-- BEGIN SUPPLIED ENTRIES --
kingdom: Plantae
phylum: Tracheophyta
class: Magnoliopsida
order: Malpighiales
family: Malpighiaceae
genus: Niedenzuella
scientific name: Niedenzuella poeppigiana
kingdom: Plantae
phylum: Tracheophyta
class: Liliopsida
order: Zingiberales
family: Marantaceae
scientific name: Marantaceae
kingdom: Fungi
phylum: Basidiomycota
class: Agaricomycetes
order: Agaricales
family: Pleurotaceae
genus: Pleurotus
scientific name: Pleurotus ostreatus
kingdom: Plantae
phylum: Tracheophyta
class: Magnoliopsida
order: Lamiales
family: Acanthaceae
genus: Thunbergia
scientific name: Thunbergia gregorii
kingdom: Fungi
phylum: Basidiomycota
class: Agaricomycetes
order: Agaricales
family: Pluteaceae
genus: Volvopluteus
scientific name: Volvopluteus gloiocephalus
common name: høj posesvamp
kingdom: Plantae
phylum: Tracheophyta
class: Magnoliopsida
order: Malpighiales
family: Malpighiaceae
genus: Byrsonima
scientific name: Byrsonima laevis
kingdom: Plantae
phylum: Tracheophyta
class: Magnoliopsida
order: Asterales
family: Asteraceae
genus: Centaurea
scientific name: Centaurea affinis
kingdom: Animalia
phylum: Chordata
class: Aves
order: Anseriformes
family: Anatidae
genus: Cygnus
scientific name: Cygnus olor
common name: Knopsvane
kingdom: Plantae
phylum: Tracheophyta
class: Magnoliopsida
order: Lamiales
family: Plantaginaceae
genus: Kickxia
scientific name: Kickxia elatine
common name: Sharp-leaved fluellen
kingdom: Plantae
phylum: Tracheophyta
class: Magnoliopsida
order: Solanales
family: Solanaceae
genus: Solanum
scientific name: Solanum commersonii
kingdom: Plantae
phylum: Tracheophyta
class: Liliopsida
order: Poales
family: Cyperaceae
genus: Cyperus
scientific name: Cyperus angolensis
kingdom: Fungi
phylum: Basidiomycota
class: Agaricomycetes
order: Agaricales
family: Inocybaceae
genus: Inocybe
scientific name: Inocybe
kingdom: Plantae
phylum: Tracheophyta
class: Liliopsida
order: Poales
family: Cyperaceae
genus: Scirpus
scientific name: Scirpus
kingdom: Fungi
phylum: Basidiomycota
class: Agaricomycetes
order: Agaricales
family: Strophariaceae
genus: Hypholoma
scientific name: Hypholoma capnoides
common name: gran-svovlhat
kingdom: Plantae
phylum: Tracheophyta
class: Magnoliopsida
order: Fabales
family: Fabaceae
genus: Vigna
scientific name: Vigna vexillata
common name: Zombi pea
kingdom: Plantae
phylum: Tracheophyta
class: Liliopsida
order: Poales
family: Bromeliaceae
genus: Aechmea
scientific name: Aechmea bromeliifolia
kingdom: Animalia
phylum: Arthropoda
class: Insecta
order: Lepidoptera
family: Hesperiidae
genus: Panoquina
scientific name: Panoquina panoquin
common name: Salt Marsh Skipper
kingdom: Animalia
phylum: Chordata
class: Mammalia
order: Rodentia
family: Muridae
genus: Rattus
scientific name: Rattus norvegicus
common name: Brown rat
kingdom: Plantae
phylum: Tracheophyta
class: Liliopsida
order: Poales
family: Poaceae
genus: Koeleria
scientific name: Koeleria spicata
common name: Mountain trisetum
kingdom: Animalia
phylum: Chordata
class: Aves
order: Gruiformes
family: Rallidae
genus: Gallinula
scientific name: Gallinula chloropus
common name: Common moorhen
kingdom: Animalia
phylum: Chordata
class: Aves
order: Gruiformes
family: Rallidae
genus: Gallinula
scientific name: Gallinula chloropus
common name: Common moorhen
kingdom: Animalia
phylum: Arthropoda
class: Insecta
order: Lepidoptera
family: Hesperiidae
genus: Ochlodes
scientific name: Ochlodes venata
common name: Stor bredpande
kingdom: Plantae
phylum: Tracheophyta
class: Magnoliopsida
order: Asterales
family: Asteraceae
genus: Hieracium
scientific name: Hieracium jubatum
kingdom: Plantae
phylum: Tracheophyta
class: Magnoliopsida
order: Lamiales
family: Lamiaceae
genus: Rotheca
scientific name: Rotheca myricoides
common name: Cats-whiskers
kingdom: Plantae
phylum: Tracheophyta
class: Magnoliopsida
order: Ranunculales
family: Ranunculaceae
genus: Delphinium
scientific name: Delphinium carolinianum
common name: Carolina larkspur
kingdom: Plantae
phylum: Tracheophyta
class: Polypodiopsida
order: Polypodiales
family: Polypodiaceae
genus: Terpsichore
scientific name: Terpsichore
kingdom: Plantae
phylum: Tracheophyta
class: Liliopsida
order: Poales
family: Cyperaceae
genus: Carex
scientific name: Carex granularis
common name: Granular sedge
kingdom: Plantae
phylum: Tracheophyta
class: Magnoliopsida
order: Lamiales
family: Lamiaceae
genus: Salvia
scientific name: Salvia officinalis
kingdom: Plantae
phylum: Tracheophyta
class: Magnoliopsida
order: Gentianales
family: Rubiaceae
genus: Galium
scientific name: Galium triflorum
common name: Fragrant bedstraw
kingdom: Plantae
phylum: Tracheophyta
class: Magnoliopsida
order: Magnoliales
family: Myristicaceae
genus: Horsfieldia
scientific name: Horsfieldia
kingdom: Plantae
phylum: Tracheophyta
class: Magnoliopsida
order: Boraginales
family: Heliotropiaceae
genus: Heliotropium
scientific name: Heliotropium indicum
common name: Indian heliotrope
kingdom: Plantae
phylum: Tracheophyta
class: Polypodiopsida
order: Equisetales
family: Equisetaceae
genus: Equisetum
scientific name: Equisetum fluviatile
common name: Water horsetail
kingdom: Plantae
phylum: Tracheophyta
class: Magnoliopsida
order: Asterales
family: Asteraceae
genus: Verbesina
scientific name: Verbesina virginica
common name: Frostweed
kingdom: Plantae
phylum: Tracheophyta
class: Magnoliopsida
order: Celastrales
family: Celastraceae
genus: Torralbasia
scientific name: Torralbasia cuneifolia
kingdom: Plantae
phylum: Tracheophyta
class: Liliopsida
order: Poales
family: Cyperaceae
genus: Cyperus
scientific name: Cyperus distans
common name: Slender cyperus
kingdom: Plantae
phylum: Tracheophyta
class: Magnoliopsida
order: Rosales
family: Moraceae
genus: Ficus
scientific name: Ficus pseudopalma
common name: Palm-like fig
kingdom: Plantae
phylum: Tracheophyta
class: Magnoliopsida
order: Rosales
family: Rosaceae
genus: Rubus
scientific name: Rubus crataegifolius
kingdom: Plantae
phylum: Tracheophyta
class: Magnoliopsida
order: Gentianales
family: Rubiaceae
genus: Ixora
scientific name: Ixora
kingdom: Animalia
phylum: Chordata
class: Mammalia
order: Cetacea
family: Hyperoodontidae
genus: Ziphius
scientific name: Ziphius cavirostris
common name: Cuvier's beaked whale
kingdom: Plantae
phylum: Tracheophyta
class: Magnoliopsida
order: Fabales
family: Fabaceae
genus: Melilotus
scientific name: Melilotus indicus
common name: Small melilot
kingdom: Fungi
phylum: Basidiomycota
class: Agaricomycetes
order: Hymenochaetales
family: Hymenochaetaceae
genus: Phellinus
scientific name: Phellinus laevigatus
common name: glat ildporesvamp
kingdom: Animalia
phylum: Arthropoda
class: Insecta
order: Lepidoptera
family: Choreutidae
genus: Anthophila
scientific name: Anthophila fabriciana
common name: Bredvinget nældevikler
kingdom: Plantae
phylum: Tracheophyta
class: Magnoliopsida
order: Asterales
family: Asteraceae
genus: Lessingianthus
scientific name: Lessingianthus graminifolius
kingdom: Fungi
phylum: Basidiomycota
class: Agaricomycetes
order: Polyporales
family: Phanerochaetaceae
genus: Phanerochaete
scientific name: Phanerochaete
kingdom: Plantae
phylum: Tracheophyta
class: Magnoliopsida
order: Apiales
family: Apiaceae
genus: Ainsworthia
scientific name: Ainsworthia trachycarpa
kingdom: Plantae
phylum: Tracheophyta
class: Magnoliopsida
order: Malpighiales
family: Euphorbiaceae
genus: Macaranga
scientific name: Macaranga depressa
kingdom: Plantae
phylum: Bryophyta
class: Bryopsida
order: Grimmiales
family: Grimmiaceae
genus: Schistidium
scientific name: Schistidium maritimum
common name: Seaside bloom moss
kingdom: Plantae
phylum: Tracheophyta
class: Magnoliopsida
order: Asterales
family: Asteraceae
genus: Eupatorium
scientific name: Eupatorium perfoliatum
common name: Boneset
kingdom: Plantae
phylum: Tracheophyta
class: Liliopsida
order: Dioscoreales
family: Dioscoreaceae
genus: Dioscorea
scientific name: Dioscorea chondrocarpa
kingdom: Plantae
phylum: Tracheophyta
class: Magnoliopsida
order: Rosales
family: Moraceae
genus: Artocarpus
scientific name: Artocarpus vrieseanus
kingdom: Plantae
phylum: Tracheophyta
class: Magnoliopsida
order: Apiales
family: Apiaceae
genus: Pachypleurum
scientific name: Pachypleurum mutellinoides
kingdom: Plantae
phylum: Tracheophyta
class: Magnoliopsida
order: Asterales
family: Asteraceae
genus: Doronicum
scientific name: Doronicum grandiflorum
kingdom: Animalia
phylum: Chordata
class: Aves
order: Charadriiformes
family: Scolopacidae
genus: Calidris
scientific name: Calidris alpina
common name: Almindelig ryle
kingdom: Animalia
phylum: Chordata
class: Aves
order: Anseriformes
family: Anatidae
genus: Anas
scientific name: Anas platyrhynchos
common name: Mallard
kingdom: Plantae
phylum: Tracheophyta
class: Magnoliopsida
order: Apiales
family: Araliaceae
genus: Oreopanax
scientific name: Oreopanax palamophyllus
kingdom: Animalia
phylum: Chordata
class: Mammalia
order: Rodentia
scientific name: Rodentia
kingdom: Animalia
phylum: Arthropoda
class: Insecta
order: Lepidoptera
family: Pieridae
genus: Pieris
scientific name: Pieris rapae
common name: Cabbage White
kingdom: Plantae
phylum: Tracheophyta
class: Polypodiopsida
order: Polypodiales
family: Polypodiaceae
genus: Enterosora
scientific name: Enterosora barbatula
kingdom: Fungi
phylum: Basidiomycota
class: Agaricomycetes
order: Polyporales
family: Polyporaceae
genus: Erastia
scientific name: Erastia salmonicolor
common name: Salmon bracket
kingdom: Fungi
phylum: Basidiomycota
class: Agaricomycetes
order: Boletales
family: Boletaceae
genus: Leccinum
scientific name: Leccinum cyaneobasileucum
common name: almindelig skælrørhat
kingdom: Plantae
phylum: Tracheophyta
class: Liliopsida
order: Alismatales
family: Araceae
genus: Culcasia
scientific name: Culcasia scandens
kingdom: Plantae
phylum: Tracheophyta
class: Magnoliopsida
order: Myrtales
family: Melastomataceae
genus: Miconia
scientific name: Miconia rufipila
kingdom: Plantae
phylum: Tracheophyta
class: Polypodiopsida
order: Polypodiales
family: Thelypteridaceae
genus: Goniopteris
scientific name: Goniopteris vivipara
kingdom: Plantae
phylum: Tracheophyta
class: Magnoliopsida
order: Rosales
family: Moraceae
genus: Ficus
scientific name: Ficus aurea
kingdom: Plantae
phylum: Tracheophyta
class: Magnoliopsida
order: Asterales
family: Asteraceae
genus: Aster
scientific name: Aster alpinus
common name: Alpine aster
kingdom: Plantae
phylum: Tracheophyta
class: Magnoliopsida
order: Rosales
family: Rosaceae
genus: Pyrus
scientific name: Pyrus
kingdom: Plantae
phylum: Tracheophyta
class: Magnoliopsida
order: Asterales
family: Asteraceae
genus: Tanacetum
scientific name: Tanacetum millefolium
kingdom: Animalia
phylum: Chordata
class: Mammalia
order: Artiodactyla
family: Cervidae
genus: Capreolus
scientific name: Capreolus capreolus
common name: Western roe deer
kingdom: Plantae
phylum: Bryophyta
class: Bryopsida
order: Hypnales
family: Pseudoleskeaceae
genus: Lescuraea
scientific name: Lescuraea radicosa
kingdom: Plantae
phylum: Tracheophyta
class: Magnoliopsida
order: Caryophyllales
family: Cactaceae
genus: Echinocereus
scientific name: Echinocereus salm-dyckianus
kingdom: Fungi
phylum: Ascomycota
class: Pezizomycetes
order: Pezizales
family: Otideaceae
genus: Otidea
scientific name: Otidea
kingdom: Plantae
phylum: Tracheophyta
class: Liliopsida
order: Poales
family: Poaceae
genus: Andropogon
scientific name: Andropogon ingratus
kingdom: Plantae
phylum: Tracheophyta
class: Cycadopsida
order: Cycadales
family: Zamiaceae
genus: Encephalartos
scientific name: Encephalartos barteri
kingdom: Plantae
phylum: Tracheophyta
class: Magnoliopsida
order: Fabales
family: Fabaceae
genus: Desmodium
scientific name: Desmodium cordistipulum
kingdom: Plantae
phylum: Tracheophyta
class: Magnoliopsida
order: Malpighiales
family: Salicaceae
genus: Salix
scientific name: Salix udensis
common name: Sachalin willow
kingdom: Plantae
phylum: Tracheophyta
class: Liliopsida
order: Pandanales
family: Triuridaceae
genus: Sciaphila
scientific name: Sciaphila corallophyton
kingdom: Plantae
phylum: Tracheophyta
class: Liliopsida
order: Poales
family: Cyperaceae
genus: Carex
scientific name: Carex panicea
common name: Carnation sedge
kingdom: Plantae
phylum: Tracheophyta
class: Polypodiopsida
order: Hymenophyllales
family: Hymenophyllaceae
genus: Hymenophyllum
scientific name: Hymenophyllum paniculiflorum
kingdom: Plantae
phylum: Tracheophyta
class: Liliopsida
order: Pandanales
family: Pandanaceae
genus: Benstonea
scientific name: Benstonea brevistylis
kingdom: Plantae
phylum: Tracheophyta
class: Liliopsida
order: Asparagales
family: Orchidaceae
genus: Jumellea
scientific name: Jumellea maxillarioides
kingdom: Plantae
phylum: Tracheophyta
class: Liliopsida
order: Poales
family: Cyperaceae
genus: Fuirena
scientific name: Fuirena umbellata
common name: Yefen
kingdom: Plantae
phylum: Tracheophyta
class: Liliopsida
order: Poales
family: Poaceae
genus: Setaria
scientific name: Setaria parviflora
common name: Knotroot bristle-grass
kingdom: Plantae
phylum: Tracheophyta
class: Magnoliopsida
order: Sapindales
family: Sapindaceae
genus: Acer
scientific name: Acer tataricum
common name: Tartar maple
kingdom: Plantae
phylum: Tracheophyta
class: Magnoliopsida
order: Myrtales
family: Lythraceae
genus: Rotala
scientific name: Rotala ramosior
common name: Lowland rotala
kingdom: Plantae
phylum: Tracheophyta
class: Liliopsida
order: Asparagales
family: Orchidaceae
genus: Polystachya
-- END SUPPLIED ENTRIES --
Could you give the rows again starting at the line that contains "family: Myristicaceae" and ending at the line that contains "genus: Melilotus", changing every "common name" to "vernacular name" and leaving all else unchanged?

family: Myristicaceae
genus: Horsfieldia
scientific name: Horsfieldia
kingdom: Plantae
phylum: Tracheophyta
class: Magnoliopsida
order: Boraginales
family: Heliotropiaceae
genus: Heliotropium
scientific name: Heliotropium indicum
vernacular name: Indian heliotrope
kingdom: Plantae
phylum: Tracheophyta
class: Polypodiopsida
order: Equisetales
family: Equisetaceae
genus: Equisetum
scientific name: Equisetum fluviatile
vernacular name: Water horsetail
kingdom: Plantae
phylum: Tracheophyta
class: Magnoliopsida
order: Asterales
family: Asteraceae
genus: Verbesina
scientific name: Verbesina virginica
vernacular name: Frostweed
kingdom: Plantae
phylum: Tracheophyta
class: Magnoliopsida
order: Celastrales
family: Celastraceae
genus: Torralbasia
scientific name: Torralbasia cuneifolia
kingdom: Plantae
phylum: Tracheophyta
class: Liliopsida
order: Poales
family: Cyperaceae
genus: Cyperus
scientific name: Cyperus distans
vernacular name: Slender cyperus
kingdom: Plantae
phylum: Tracheophyta
class: Magnoliopsida
order: Rosales
family: Moraceae
genus: Ficus
scientific name: Ficus pseudopalma
vernacular name: Palm-like fig
kingdom: Plantae
phylum: Tracheophyta
class: Magnoliopsida
order: Rosales
family: Rosaceae
genus: Rubus
scientific name: Rubus crataegifolius
kingdom: Plantae
phylum: Tracheophyta
class: Magnoliopsida
order: Gentianales
family: Rubiaceae
genus: Ixora
scientific name: Ixora
kingdom: Animalia
phylum: Chordata
class: Mammalia
order: Cetacea
family: Hyperoodontidae
genus: Ziphius
scientific name: Ziphius cavirostris
vernacular name: Cuvier's beaked whale
kingdom: Plantae
phylum: Tracheophyta
class: Magnoliopsida
order: Fabales
family: Fabaceae
genus: Melilotus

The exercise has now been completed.